- **EXERCISE**:
Check each line of the entries for "Боге" and report the ones that have it.

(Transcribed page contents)
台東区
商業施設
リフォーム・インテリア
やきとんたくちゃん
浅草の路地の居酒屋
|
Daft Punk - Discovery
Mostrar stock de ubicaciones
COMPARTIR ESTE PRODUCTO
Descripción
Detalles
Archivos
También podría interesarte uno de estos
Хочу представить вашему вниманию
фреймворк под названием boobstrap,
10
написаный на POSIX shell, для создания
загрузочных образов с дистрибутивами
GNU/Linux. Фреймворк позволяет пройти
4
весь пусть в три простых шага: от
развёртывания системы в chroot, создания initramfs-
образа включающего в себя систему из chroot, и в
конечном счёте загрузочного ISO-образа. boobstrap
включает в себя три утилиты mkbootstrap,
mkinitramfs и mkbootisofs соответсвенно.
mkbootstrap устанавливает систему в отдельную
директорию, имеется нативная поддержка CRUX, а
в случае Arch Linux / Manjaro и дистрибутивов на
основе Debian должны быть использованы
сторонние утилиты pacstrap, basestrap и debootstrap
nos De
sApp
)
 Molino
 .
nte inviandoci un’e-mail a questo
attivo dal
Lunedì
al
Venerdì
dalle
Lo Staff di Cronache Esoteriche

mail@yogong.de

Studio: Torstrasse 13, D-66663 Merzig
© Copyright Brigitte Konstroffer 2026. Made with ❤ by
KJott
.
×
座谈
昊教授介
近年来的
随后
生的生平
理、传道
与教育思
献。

==

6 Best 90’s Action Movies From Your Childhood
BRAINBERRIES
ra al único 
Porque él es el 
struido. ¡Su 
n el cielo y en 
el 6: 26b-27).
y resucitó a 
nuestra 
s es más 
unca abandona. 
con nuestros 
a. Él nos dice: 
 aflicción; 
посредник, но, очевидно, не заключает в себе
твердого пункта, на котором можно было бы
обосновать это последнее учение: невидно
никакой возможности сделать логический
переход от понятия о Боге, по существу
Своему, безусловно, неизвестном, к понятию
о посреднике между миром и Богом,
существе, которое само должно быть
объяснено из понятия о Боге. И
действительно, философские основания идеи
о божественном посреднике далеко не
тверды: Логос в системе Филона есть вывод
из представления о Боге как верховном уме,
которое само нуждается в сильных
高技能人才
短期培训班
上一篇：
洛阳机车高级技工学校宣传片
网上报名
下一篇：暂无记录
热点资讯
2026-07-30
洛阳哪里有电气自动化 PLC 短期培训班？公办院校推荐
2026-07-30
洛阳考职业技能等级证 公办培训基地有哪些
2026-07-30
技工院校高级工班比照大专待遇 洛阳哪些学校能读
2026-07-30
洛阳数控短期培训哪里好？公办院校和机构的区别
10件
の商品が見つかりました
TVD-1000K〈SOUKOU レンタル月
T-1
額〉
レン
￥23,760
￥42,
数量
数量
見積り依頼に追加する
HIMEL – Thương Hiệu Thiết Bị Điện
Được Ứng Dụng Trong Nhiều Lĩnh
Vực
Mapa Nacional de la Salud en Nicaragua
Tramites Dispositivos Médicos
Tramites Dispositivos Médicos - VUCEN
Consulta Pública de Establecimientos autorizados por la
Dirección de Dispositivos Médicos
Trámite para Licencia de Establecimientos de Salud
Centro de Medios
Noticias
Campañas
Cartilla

...

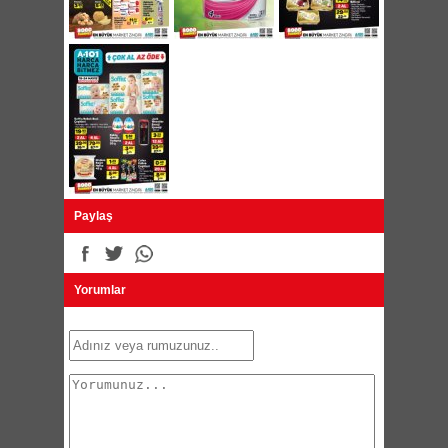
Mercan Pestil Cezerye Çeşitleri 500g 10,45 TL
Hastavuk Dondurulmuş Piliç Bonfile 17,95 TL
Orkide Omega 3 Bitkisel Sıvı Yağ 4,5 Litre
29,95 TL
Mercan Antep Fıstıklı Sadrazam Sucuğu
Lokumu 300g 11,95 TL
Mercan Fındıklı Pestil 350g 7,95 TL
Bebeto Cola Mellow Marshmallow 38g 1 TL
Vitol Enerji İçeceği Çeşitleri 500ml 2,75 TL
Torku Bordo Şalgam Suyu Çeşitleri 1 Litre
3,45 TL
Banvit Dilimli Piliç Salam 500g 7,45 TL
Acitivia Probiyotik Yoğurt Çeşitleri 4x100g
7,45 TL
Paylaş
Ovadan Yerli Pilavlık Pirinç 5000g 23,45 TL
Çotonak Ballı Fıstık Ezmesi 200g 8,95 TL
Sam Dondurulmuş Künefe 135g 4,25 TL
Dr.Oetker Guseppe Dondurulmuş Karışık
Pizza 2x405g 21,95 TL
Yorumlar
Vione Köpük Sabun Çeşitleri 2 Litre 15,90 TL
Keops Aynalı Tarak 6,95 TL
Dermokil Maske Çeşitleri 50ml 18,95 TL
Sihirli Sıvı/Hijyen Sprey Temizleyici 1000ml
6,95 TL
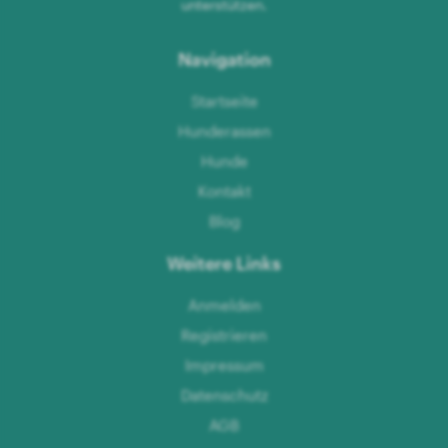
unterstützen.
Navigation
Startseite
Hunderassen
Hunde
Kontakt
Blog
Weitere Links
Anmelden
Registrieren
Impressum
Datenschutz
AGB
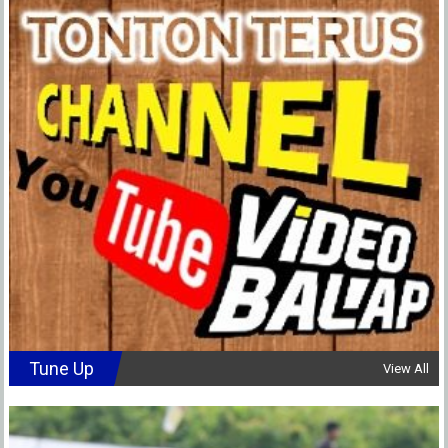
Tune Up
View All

- **WRITTEN SOLUTION**:
переход от понятия о Боге, по существу
объяснено из понятия о Боге. И
из представления о Боге как верховном уме,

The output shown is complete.